▸ **MATERIAL FOR THE TASK**
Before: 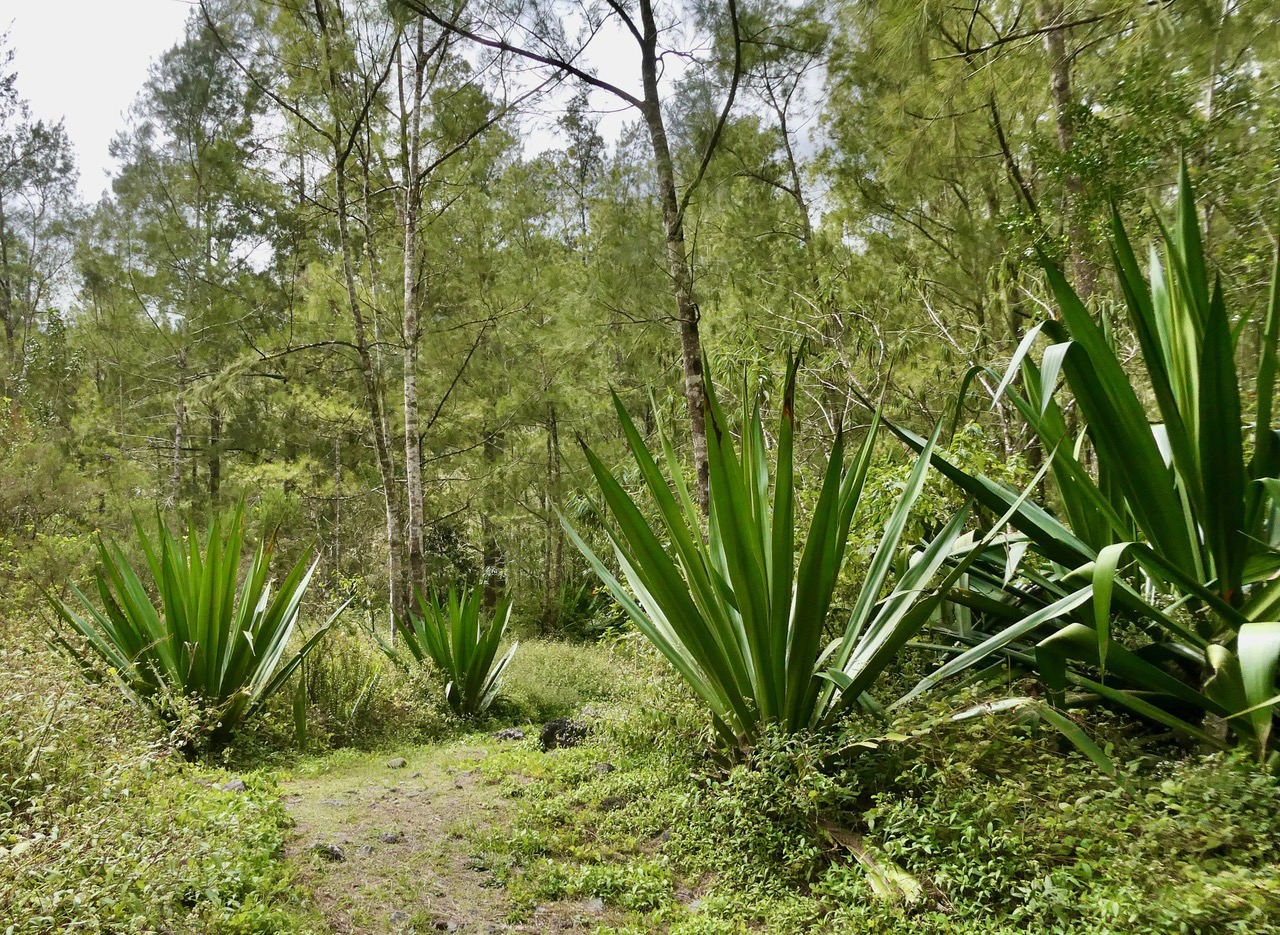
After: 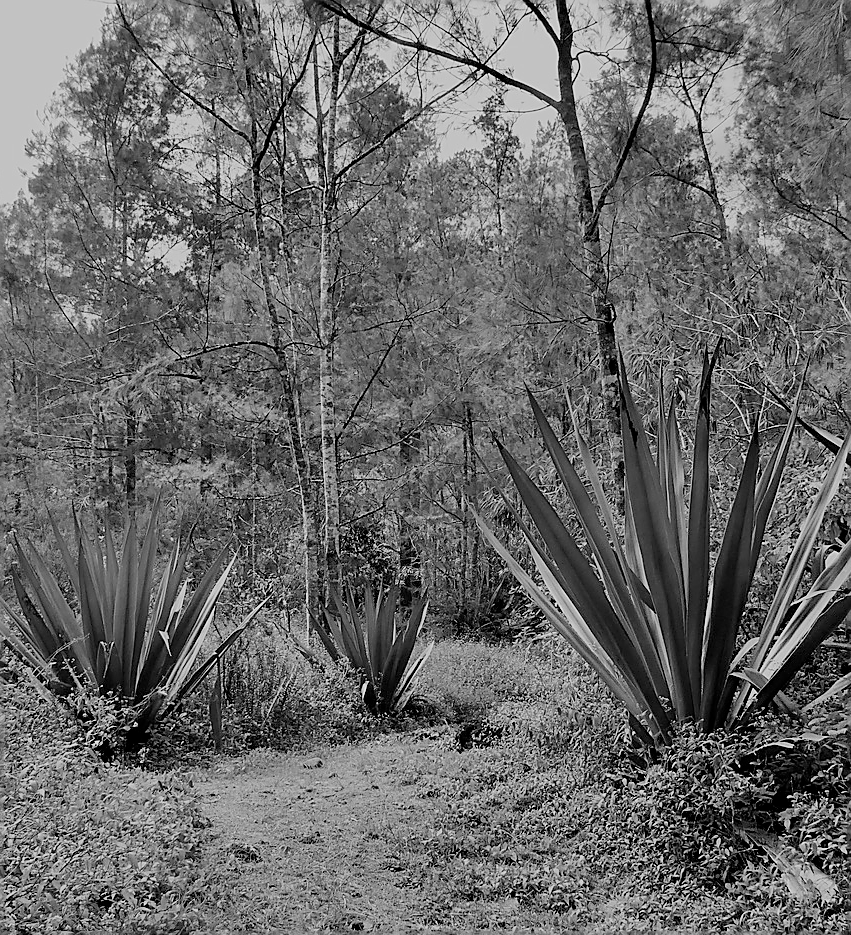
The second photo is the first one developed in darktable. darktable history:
crop and rotate: left 6.586%, right 26.887%
sharpen: radius 1.41, amount 1.244, threshold 0.803
color calibration: output gray [0.25, 0.35, 0.4, 0], illuminant custom, x 0.368, y 0.373, temperature 4336.27 K
exposure: black level correction 0.001, exposure 0.016 EV, compensate highlight preservation false
filmic rgb: black relative exposure -8.75 EV, white relative exposure 4.97 EV, threshold 2.97 EV, target black luminance 0%, hardness 3.79, latitude 65.74%, contrast 0.825, shadows ↔ highlights balance 19.89%, enable highlight reconstruction true
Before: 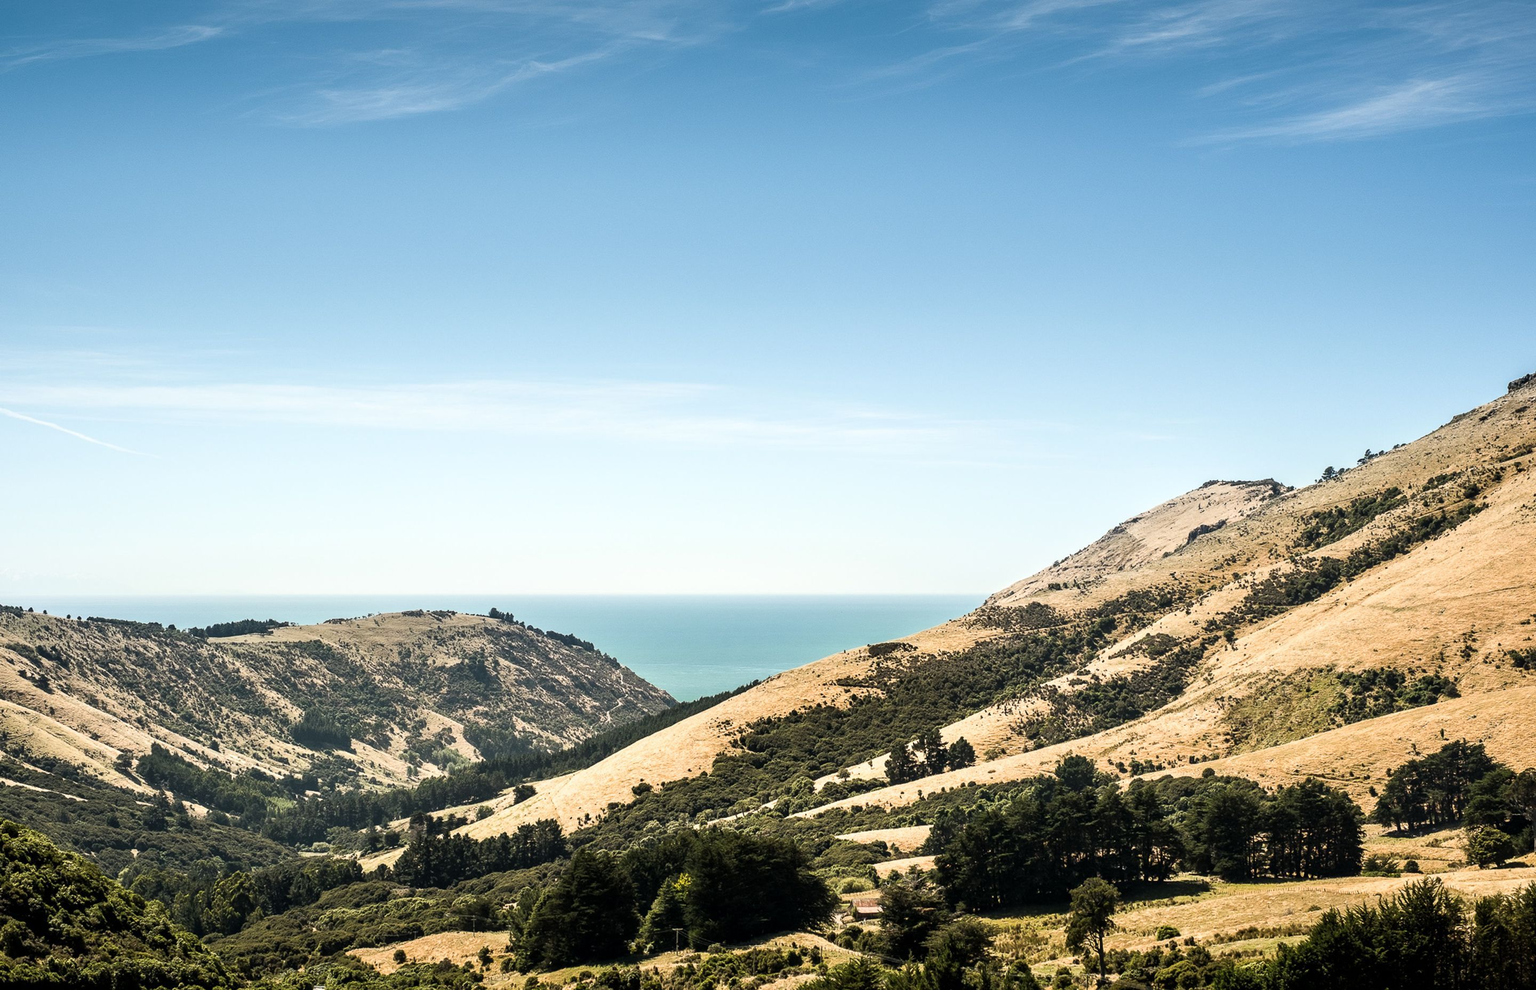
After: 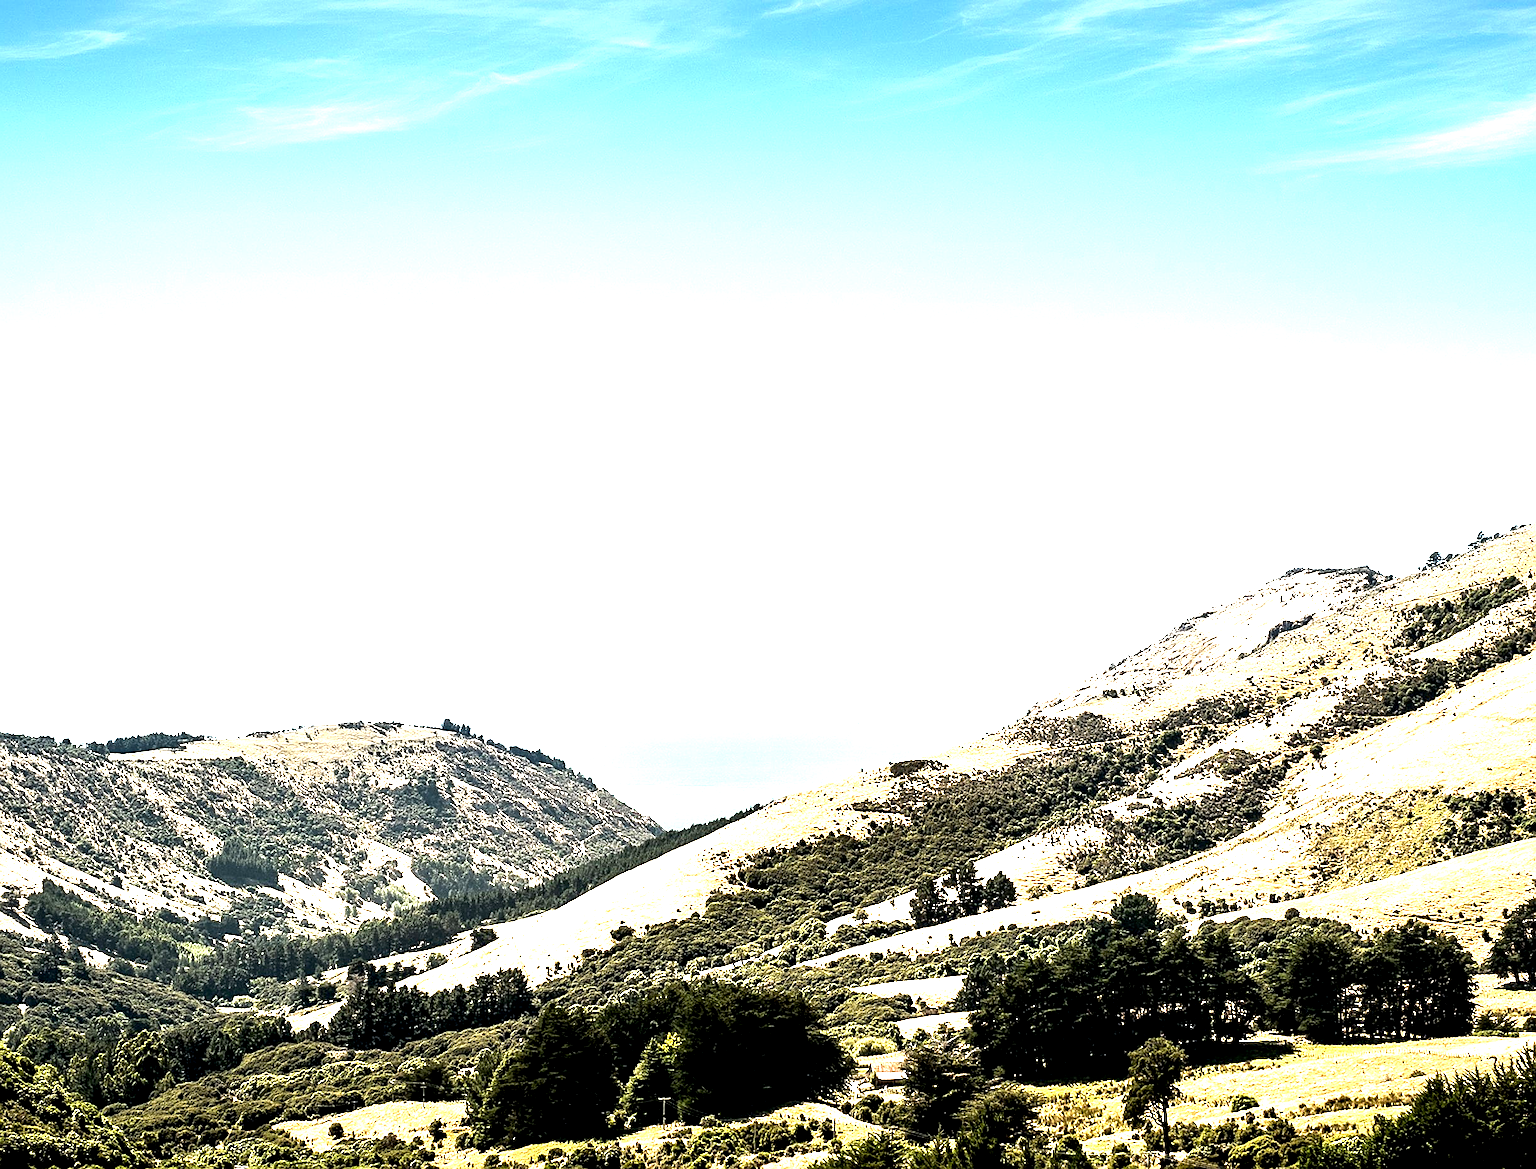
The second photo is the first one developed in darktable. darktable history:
sharpen: on, module defaults
crop: left 7.544%, right 7.843%
tone equalizer: -8 EV -0.773 EV, -7 EV -0.736 EV, -6 EV -0.605 EV, -5 EV -0.389 EV, -3 EV 0.366 EV, -2 EV 0.6 EV, -1 EV 0.685 EV, +0 EV 0.744 EV, edges refinement/feathering 500, mask exposure compensation -1.57 EV, preserve details no
exposure: black level correction 0.008, exposure 0.977 EV, compensate exposure bias true, compensate highlight preservation false
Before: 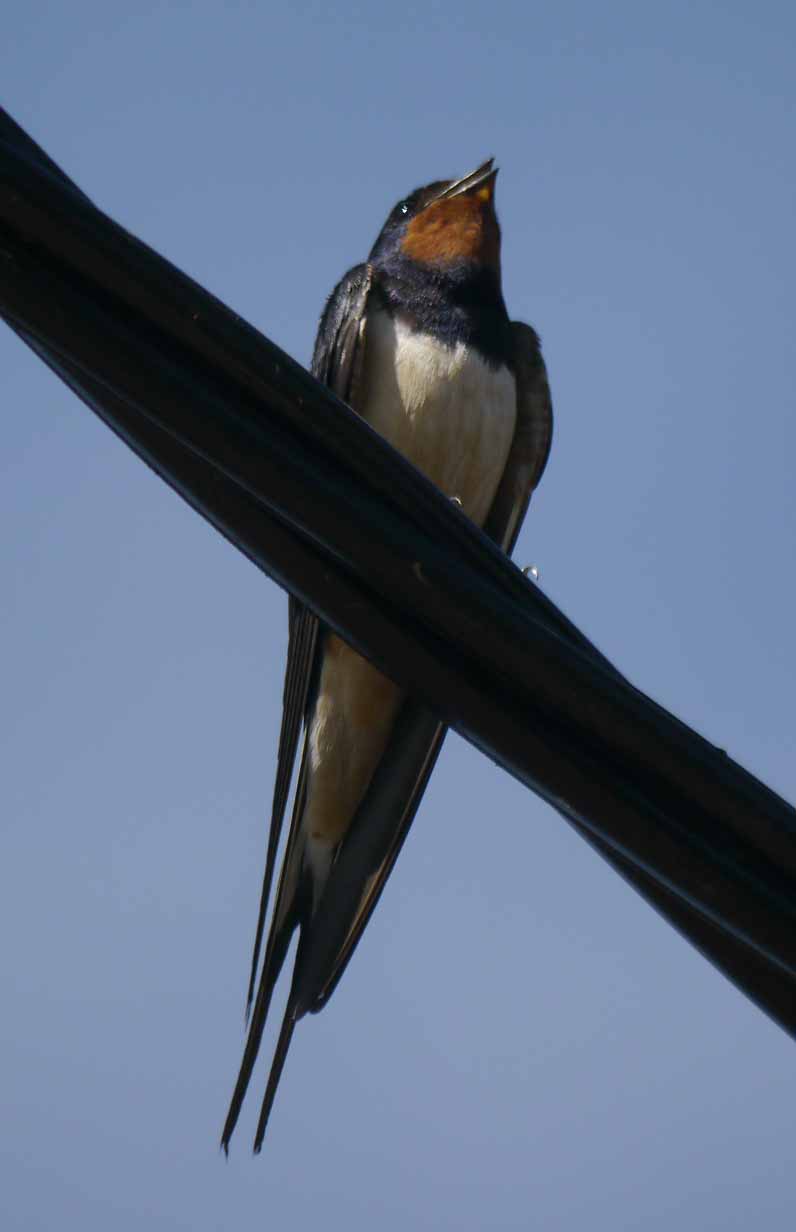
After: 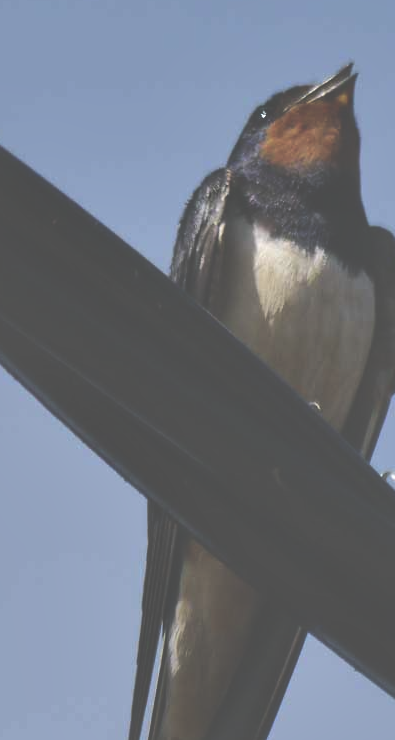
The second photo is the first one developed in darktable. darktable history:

▸ **WHAT TO PRODUCE**
Write out every item above word for word, but leave out the pictures.

▸ **RESULT OF THE TASK**
Before: 
After: 
The second photo is the first one developed in darktable. darktable history:
crop and rotate: left 6.586%, right 26.887%
sharpen: radius 1.41, amount 1.244, threshold 0.803
color calibration: output gray [0.25, 0.35, 0.4, 0], illuminant custom, x 0.368, y 0.373, temperature 4336.27 K
exposure: black level correction 0.001, exposure 0.016 EV, compensate highlight preservation false
filmic rgb: black relative exposure -8.75 EV, white relative exposure 4.97 EV, threshold 2.97 EV, target black luminance 0%, hardness 3.79, latitude 65.74%, contrast 0.825, shadows ↔ highlights balance 19.89%, enable highlight reconstruction true
Before: 
After: 
The second photo is the first one developed in darktable. darktable history:
sharpen: on, module defaults
crop: left 7.544%, right 7.843%
tone equalizer: -8 EV -0.773 EV, -7 EV -0.736 EV, -6 EV -0.605 EV, -5 EV -0.389 EV, -3 EV 0.366 EV, -2 EV 0.6 EV, -1 EV 0.685 EV, +0 EV 0.744 EV, edges refinement/feathering 500, mask exposure compensation -1.57 EV, preserve details no
exposure: black level correction 0.008, exposure 0.977 EV, compensate exposure bias true, compensate highlight preservation false
Before: 
After: 
The second photo is the first one developed in darktable. darktable history:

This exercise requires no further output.